— Start of LISTED ENTRIES —

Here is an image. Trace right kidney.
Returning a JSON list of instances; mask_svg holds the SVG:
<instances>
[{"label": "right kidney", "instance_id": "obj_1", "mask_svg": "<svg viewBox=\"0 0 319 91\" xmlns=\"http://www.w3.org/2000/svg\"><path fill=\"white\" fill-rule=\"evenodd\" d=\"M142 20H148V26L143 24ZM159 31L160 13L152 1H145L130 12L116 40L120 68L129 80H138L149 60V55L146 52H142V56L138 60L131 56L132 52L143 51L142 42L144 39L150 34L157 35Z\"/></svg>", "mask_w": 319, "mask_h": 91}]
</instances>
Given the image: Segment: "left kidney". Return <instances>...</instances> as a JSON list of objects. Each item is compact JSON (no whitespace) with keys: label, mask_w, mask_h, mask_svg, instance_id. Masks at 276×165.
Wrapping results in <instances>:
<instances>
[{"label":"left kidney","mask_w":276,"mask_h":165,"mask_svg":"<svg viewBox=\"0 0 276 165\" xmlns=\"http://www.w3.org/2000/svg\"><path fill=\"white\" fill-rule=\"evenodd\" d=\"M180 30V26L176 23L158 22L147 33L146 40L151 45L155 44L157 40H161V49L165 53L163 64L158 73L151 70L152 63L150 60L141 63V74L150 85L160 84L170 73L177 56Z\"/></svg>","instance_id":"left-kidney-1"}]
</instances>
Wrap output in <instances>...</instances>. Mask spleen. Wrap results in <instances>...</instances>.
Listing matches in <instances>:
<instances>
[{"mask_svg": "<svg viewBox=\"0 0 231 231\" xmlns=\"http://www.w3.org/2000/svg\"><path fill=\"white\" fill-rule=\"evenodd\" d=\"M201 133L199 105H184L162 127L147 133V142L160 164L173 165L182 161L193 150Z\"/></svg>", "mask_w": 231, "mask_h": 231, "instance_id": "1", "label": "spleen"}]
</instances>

— End of LISTED ENTRIES —

▸ DIRECTIVE:
Lay out every line of the material above as a numbered list, omitting blank lines.

▸ RESPONSE:
1. Here is an image. Trace right kidney.
2. Returning a JSON list of instances; mask_svg holds the SVG:
3. <instances>
4. [{"label": "right kidney", "instance_id": "obj_1", "mask_svg": "<svg viewBox=\"0 0 319 91\" xmlns=\"http://www.w3.org/2000/svg\"><path fill=\"white\" fill-rule=\"evenodd\" d=\"M142 20H148V26L143 24ZM159 31L160 13L152 1H145L130 12L116 40L120 68L129 80H138L149 60V55L146 52H142V56L138 60L131 56L132 52L143 51L142 42L144 39L150 34L157 35Z\"/></svg>", "mask_w": 319, "mask_h": 91}]
5. </instances>
6. Given the image: Segment: "left kidney". Return <instances>...</instances> as a JSON list of objects. Each item is compact JSON (no whitespace) with keys: label, mask_w, mask_h, mask_svg, instance_id. Masks at 276×165.
7. Wrapping results in <instances>:
8. <instances>
9. [{"label":"left kidney","mask_w":276,"mask_h":165,"mask_svg":"<svg viewBox=\"0 0 276 165\" xmlns=\"http://www.w3.org/2000/svg\"><path fill=\"white\" fill-rule=\"evenodd\" d=\"M180 30V26L176 23L158 22L147 33L146 40L151 45L155 44L157 40H161V49L165 53L163 64L158 73L151 70L152 63L150 60L141 63V74L150 85L160 84L170 73L177 56Z\"/></svg>","instance_id":"left-kidney-1"}]
10. </instances>
11. Wrap output in <instances>...</instances>. Mask spleen. Wrap results in <instances>...</instances>.
12. Listing matches in <instances>:
13. <instances>
14. [{"mask_svg": "<svg viewBox=\"0 0 231 231\" xmlns=\"http://www.w3.org/2000/svg\"><path fill=\"white\" fill-rule=\"evenodd\" d=\"M201 133L199 105H184L162 127L147 133V142L160 164L173 165L182 161L193 150Z\"/></svg>", "mask_w": 231, "mask_h": 231, "instance_id": "1", "label": "spleen"}]
15. </instances>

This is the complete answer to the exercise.